◆ **Work instructions**:
Copy the material below word for word, without the pictures.

Items from a data source:
-*-*-

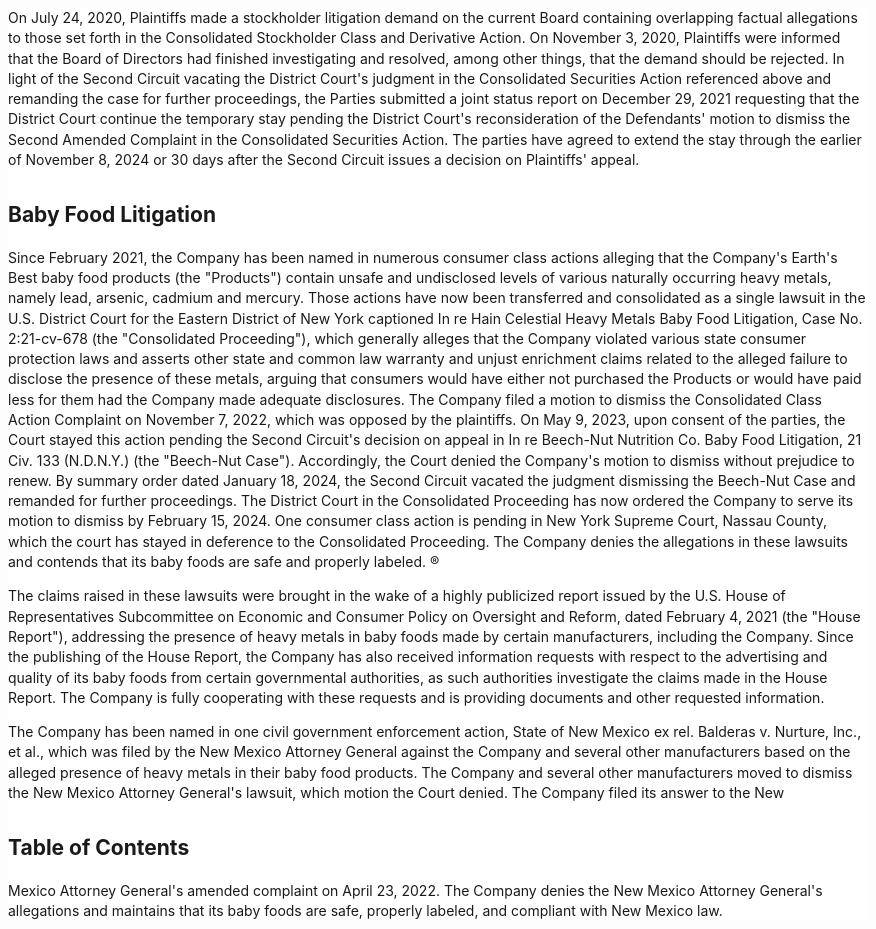 On July 24, 2020, Plaintiffs made a stockholder litigation demand on the current Board containing overlapping factual allegations to those set forth in the Consolidated Stockholder Class and Derivative Action. On November 3, 2020, Plaintiffs were informed that the Board of Directors had finished investigating and resolved, among other things, that the demand should be rejected. In light of the Second Circuit vacating the District Court's judgment in the Consolidated Securities Action referenced above and remanding the case for further proceedings, the Parties submitted a joint status report on December 29, 2021 requesting that the District Court continue the temporary stay pending the District Court's reconsideration of the Defendants' motion to dismiss the Second Amended Complaint in the Consolidated Securities Action. The parties have agreed to extend the stay through the earlier of November 8, 2024 or 30 days after the Second Circuit issues a decision on Plaintiffs' appeal.

## Baby Food Litigation

Since February 2021, the Company has been named in numerous consumer class actions alleging that the Company's Earth's Best baby food products (the "Products") contain unsafe and undisclosed levels of various naturally occurring heavy metals, namely lead, arsenic, cadmium and mercury. Those actions have now been transferred and consolidated as a single lawsuit in the U.S. District Court for the Eastern District of New York captioned In re Hain Celestial Heavy Metals Baby Food Litigation, Case No. 2:21-cv-678 (the "Consolidated Proceeding"), which generally alleges that the Company violated various state consumer protection laws and asserts other state and common law warranty and unjust enrichment claims related to the alleged failure to disclose the presence of these metals, arguing that consumers would have either not purchased the Products or would have paid less for them had the Company made adequate disclosures. The Company filed a motion to dismiss the Consolidated Class Action Complaint on November 7, 2022, which was opposed by the plaintiffs. On May 9, 2023, upon consent of the parties, the Court stayed this action pending the Second Circuit's decision on appeal in In re Beech-Nut Nutrition Co. Baby Food Litigation, 21 Civ. 133 (N.D.N.Y.) (the "Beech-Nut Case"). Accordingly, the Court denied the Company's motion to dismiss without prejudice to renew. By summary order dated January 18, 2024, the Second Circuit vacated the judgment dismissing the Beech-Nut Case and remanded for further proceedings. The District Court in the Consolidated Proceeding has now ordered the Company to serve its motion to dismiss by February 15, 2024. One consumer class action is pending in New York Supreme Court, Nassau County, which the court has stayed in deference to the Consolidated Proceeding. The Company denies the allegations in these lawsuits and contends that its baby foods are safe and properly labeled. ®

The claims raised in these lawsuits were brought in the wake of a highly publicized report issued by the U.S. House of Representatives Subcommittee on Economic and Consumer Policy on Oversight and Reform, dated February 4, 2021 (the "House Report"), addressing the presence of heavy metals in baby foods made by certain manufacturers, including the Company. Since the publishing of the House Report, the Company has also received information requests with respect to the advertising and quality of its baby foods from certain governmental authorities, as such authorities investigate the claims made in the House Report. The Company is fully cooperating with these requests and is providing documents and other requested information.

The Company has been named in one civil government enforcement action, State of New Mexico ex rel. Balderas v. Nurture, Inc., et al., which was filed by the New Mexico Attorney General against the Company and several other manufacturers based on the alleged presence of heavy metals in their baby food products. The Company and several other manufacturers moved to dismiss the New Mexico Attorney General's lawsuit, which motion the Court denied. The Company filed its answer to the New

## Table of Contents

Mexico Attorney General's amended complaint on April 23, 2022. The Company denies the New Mexico Attorney General's allegations and maintains that its baby foods are safe, properly labeled, and compliant with New Mexico law.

-*-*-

◆ **Final answer**:
 On July 24, 2020, Plaintiffs made a stockholder litigation demand on the current Board containing overlapping factual allegations to those set forth in the Consolidated Stockholder Class and Derivative Action. On November 3, 2020, Plaintiffs were informed that the Board of Directors had finished investigating and resolved, among other things, that the demand should be rejected. In light of the Second Circuit vacating the District Court's judgment in the Consolidated Securities Action referenced above and remanding the case for further proceedings, the Parties submitted a joint status report on December 29, 2021 requesting that the District Court continue the temporary stay pending the District Court's reconsideration of the Defendants' motion to dismiss the Second Amended Complaint in the Consolidated Securities Action. The parties have agreed to extend the stay through the earlier of November 8, 2024 or 30 days after the Second Circuit issues a decision on Plaintiffs' appeal.

## Baby Food Litigation

Since February 2021, the Company has been named in numerous consumer class actions alleging that the Company's Earth's Best baby food products (the "Products") contain unsafe and undisclosed levels of various naturally occurring heavy metals, namely lead, arsenic, cadmium and mercury. Those actions have now been transferred and consolidated as a single lawsuit in the U.S. District Court for the Eastern District of New York captioned In re Hain Celestial Heavy Metals Baby Food Litigation, Case No. 2:21-cv-678 (the "Consolidated Proceeding"), which generally alleges that the Company violated various state consumer protection laws and asserts other state and common law warranty and unjust enrichment claims related to the alleged failure to disclose the presence of these metals, arguing that consumers would have either not purchased the Products or would have paid less for them had the Company made adequate disclosures. The Company filed a motion to dismiss the Consolidated Class Action Complaint on November 7, 2022, which was opposed by the plaintiffs. On May 9, 2023, upon consent of the parties, the Court stayed this action pending the Second Circuit's decision on appeal in In re Beech-Nut Nutrition Co. Baby Food Litigation, 21 Civ. 133 (N.D.N.Y.) (the "Beech-Nut Case"). Accordingly, the Court denied the Company's motion to dismiss without prejudice to renew. By summary order dated January 18, 2024, the Second Circuit vacated the judgment dismissing the Beech-Nut Case and remanded for further proceedings. The District Court in the Consolidated Proceeding has now ordered the Company to serve its motion to dismiss by February 15, 2024. One consumer class action is pending in New York Supreme Court, Nassau County, which the court has stayed in deference to the Consolidated Proceeding. The Company denies the allegations in these lawsuits and contends that its baby foods are safe and properly labeled. ®

The claims raised in these lawsuits were brought in the wake of a highly publicized report issued by the U.S. House of Representatives Subcommittee on Economic and Consumer Policy on Oversight and Reform, dated February 4, 2021 (the "House Report"), addressing the presence of heavy metals in baby foods made by certain manufacturers, including the Company. Since the publishing of the House Report, the Company has also received information requests with respect to the advertising and quality of its baby foods from certain governmental authorities, as such authorities investigate the claims made in the House Report. The Company is fully cooperating with these requests and is providing documents and other requested information.

The Company has been named in one civil government enforcement action, State of New Mexico ex rel. Balderas v. Nurture, Inc., et al., which was filed by the New Mexico Attorney General against the Company and several other manufacturers based on the alleged presence of heavy metals in their baby food products. The Company and several other manufacturers moved to dismiss the New Mexico Attorney General's lawsuit, which motion the Court denied. The Company filed its answer to the New

## Table of Contents

Mexico Attorney General's amended complaint on April 23, 2022. The Company denies the New Mexico Attorney General's allegations and maintains that its baby foods are safe, properly labeled, and compliant with New Mexico law.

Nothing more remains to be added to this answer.